WHAT YOU ARE ASKED TO DO. Every entry below needs to be printed again exactly, with its pictures left out.

PROVIDED RECORDS.
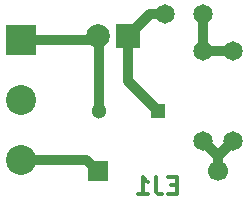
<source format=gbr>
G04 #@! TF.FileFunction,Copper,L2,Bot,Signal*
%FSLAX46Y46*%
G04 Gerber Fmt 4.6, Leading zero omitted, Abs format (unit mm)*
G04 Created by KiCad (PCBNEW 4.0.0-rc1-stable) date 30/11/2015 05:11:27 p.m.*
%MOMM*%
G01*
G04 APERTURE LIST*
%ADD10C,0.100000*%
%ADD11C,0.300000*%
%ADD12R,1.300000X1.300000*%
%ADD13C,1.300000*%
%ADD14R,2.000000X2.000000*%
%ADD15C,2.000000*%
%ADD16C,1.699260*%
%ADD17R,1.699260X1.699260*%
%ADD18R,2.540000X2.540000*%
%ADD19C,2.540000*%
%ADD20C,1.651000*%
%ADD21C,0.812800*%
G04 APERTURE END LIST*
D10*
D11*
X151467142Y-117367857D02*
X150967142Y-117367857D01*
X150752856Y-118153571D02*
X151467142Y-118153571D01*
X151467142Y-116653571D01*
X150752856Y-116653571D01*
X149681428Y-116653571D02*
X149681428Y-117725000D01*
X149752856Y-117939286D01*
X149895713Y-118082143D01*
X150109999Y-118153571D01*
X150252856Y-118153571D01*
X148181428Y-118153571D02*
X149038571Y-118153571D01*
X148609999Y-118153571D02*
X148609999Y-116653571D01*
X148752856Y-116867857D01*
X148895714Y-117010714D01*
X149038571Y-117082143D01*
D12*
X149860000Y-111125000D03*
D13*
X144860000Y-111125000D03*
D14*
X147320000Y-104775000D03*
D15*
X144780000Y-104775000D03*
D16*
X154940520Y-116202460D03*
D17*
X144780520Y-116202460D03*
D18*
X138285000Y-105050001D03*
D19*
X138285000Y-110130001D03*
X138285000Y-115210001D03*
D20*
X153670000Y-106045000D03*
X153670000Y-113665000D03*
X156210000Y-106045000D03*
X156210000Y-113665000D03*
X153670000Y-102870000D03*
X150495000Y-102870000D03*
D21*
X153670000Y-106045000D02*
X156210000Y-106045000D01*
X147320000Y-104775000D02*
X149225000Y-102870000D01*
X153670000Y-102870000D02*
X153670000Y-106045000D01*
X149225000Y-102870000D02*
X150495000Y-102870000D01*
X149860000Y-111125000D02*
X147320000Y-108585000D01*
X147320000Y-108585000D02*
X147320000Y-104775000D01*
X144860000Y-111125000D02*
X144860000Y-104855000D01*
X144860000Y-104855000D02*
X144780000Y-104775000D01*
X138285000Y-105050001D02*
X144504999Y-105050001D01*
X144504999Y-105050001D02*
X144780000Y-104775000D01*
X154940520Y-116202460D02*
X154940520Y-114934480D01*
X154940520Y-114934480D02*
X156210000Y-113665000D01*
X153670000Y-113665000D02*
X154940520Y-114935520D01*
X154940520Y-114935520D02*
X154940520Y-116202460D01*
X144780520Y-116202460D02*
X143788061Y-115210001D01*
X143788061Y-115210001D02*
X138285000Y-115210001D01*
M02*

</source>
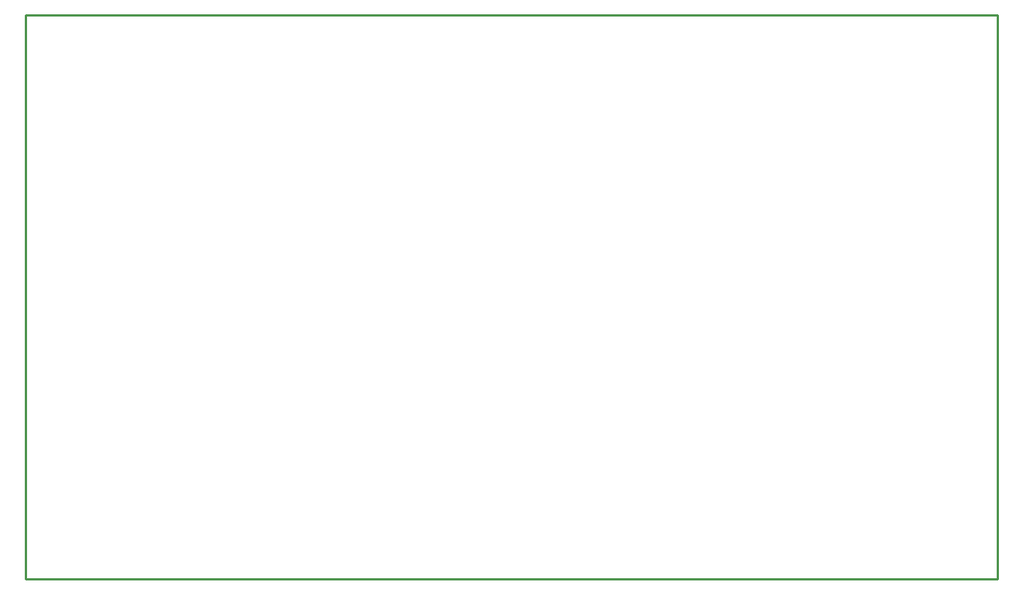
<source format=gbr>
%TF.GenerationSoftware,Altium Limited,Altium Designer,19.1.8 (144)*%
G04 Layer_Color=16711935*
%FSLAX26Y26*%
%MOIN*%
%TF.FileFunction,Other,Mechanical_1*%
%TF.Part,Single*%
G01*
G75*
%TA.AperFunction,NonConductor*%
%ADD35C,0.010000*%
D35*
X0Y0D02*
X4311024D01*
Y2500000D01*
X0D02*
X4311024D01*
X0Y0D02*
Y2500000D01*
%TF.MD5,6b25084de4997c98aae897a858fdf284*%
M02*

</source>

REPLY.
<source format=gbr>
G04 #@! TF.FileFunction,Copper,L2,Bot,Signal*
%FSLAX46Y46*%
G04 Gerber Fmt 4.6, Leading zero omitted, Abs format (unit mm)*
G04 Created by KiCad (PCBNEW 4.0.0-rc1-stable) date 30/11/2015 05:11:27 p.m.*
%MOMM*%
G01*
G04 APERTURE LIST*
%ADD10C,0.100000*%
%ADD11C,0.300000*%
%ADD12R,1.300000X1.300000*%
%ADD13C,1.300000*%
%ADD14R,2.000000X2.000000*%
%ADD15C,2.000000*%
%ADD16C,1.699260*%
%ADD17R,1.699260X1.699260*%
%ADD18R,2.540000X2.540000*%
%ADD19C,2.540000*%
%ADD20C,1.651000*%
%ADD21C,0.812800*%
G04 APERTURE END LIST*
D10*
D11*
X151467142Y-117367857D02*
X150967142Y-117367857D01*
X150752856Y-118153571D02*
X151467142Y-118153571D01*
X151467142Y-116653571D01*
X150752856Y-116653571D01*
X149681428Y-116653571D02*
X149681428Y-117725000D01*
X149752856Y-117939286D01*
X149895713Y-118082143D01*
X150109999Y-118153571D01*
X150252856Y-118153571D01*
X148181428Y-118153571D02*
X149038571Y-118153571D01*
X148609999Y-118153571D02*
X148609999Y-116653571D01*
X148752856Y-116867857D01*
X148895714Y-117010714D01*
X149038571Y-117082143D01*
D12*
X149860000Y-111125000D03*
D13*
X144860000Y-111125000D03*
D14*
X147320000Y-104775000D03*
D15*
X144780000Y-104775000D03*
D16*
X154940520Y-116202460D03*
D17*
X144780520Y-116202460D03*
D18*
X138285000Y-105050001D03*
D19*
X138285000Y-110130001D03*
X138285000Y-115210001D03*
D20*
X153670000Y-106045000D03*
X153670000Y-113665000D03*
X156210000Y-106045000D03*
X156210000Y-113665000D03*
X153670000Y-102870000D03*
X150495000Y-102870000D03*
D21*
X153670000Y-106045000D02*
X156210000Y-106045000D01*
X147320000Y-104775000D02*
X149225000Y-102870000D01*
X153670000Y-102870000D02*
X153670000Y-106045000D01*
X149225000Y-102870000D02*
X150495000Y-102870000D01*
X149860000Y-111125000D02*
X147320000Y-108585000D01*
X147320000Y-108585000D02*
X147320000Y-104775000D01*
X144860000Y-111125000D02*
X144860000Y-104855000D01*
X144860000Y-104855000D02*
X144780000Y-104775000D01*
X138285000Y-105050001D02*
X144504999Y-105050001D01*
X144504999Y-105050001D02*
X144780000Y-104775000D01*
X154940520Y-116202460D02*
X154940520Y-114934480D01*
X154940520Y-114934480D02*
X156210000Y-113665000D01*
X153670000Y-113665000D02*
X154940520Y-114935520D01*
X154940520Y-114935520D02*
X154940520Y-116202460D01*
X144780520Y-116202460D02*
X143788061Y-115210001D01*
X143788061Y-115210001D02*
X138285000Y-115210001D01*
M02*

</source>
<source format=gbr>
%TF.GenerationSoftware,Altium Limited,Altium Designer,19.1.8 (144)*%
G04 Layer_Color=16711935*
%FSLAX26Y26*%
%MOIN*%
%TF.FileFunction,Other,Mechanical_1*%
%TF.Part,Single*%
G01*
G75*
%TA.AperFunction,NonConductor*%
%ADD35C,0.010000*%
D35*
X0Y0D02*
X4311024D01*
Y2500000D01*
X0D02*
X4311024D01*
X0Y0D02*
Y2500000D01*
%TF.MD5,6b25084de4997c98aae897a858fdf284*%
M02*

</source>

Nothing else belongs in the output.